* Information supplied:
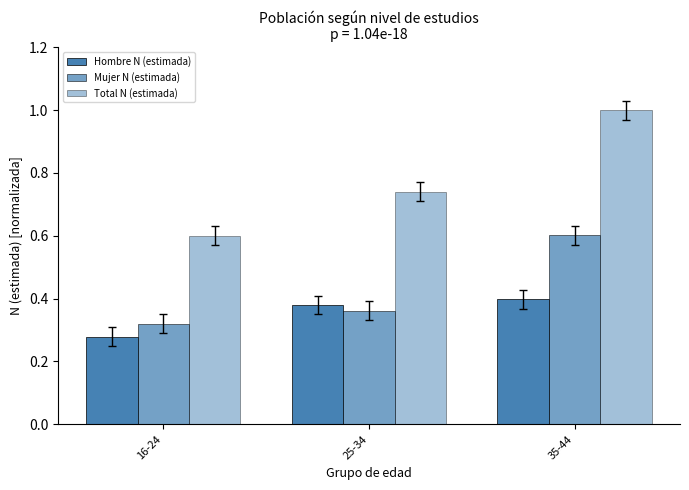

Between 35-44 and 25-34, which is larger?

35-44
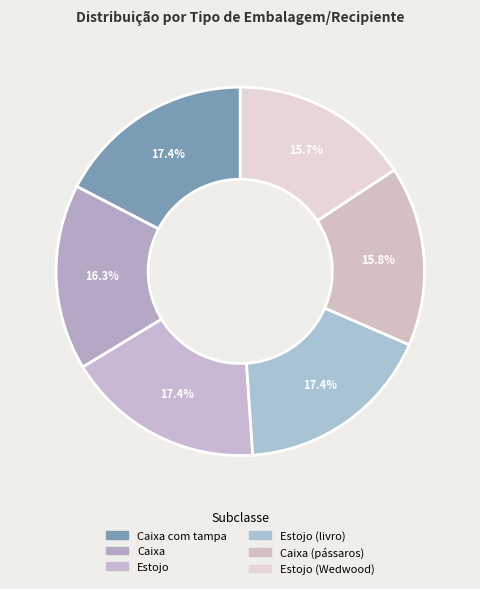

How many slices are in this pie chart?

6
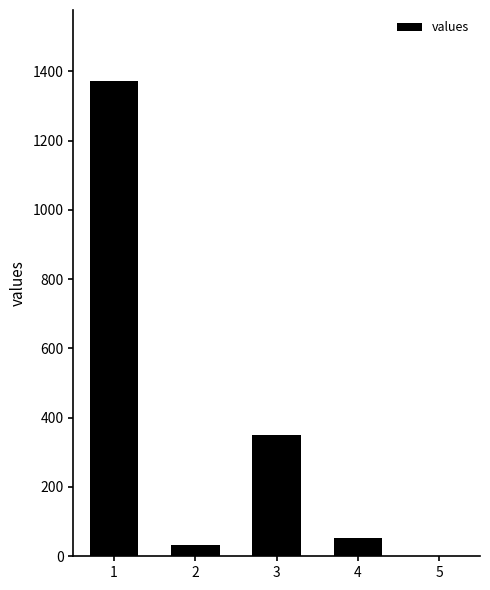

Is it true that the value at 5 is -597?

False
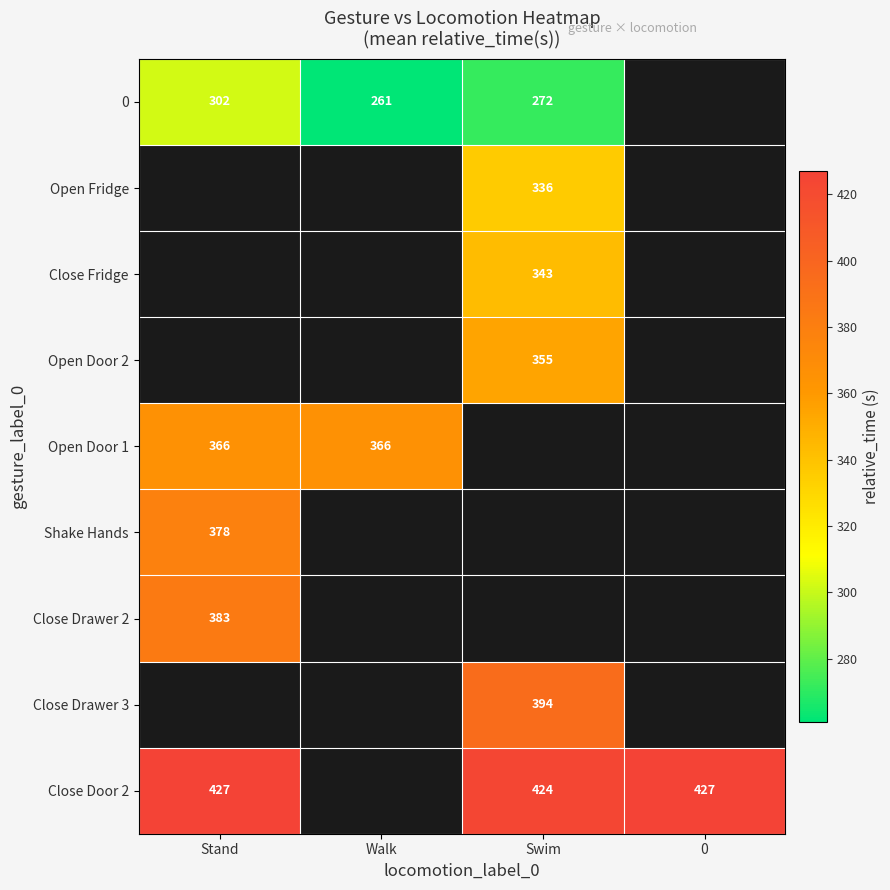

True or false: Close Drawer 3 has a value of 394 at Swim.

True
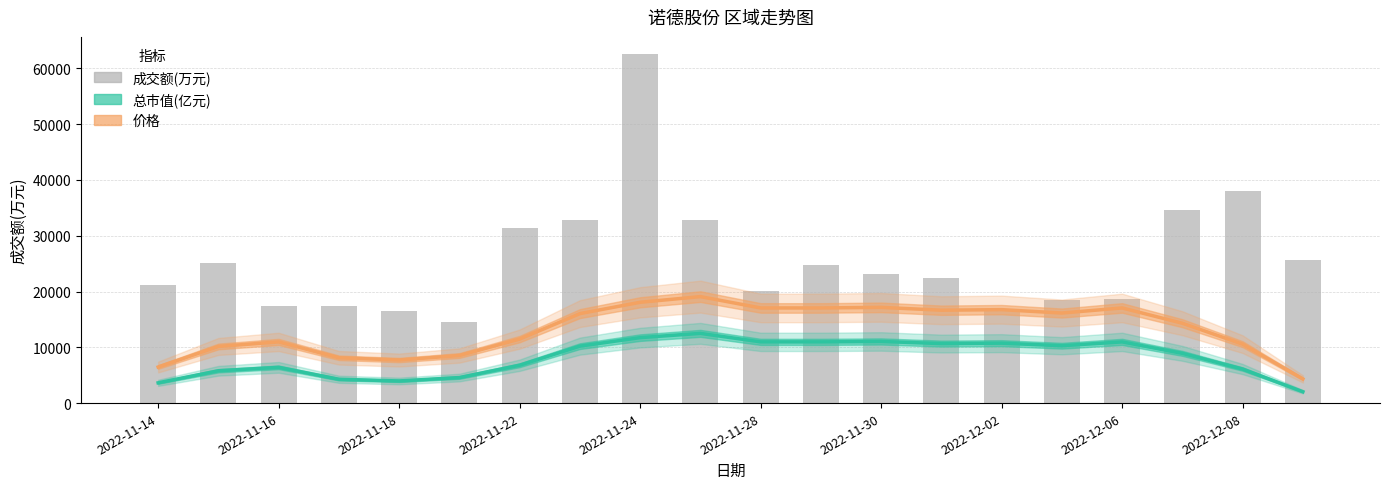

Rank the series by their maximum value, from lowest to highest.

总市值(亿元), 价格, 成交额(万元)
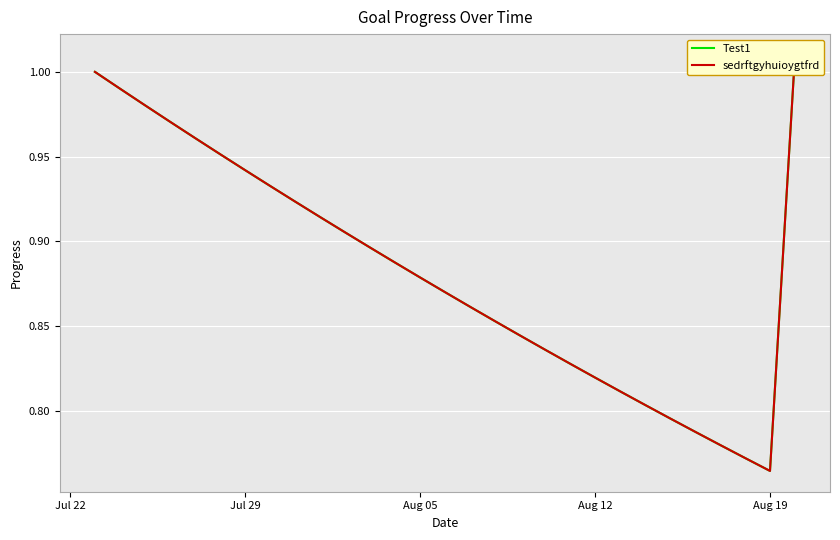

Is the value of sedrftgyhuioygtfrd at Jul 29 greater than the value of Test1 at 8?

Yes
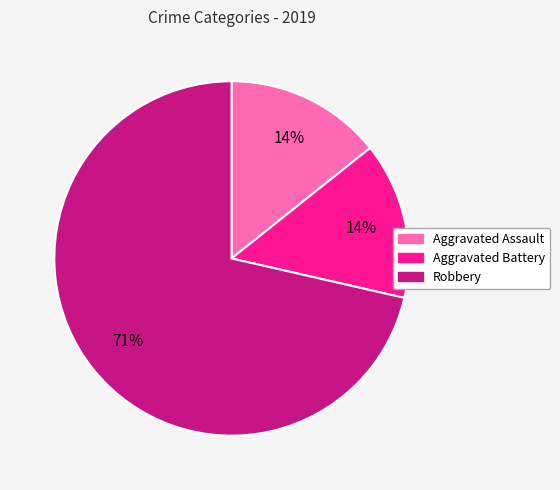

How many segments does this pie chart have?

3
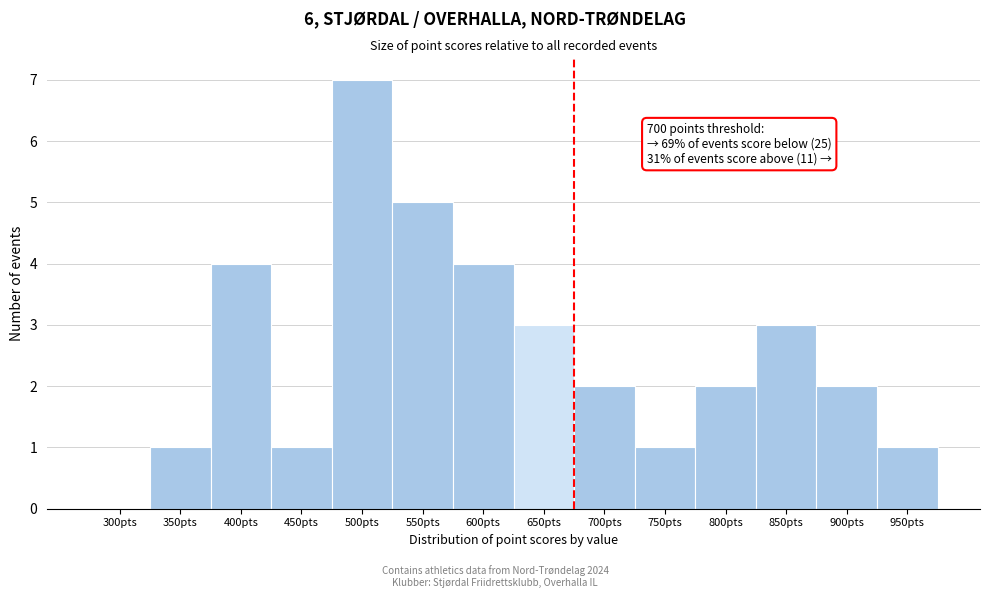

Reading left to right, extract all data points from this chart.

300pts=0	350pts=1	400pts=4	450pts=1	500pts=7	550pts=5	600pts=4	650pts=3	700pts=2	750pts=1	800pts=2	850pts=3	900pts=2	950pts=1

* The problem: Reproduce every row above word for word, but leave out the pictures.

* Task output:
Between 35-44 and 25-34, which is larger?

35-44

How many slices are in this pie chart?

6

Is it true that the value at 5 is -597?

False

True or false: Close Drawer 3 has a value of 394 at Swim.

True

Rank the series by their maximum value, from lowest to highest.

总市值(亿元), 价格, 成交额(万元)

Is the value of sedrftgyhuioygtfrd at Jul 29 greater than the value of Test1 at 8?

Yes

How many segments does this pie chart have?

3

Reading left to right, extract all data points from this chart.

300pts=0	350pts=1	400pts=4	450pts=1	500pts=7	550pts=5	600pts=4	650pts=3	700pts=2	750pts=1	800pts=2	850pts=3	900pts=2	950pts=1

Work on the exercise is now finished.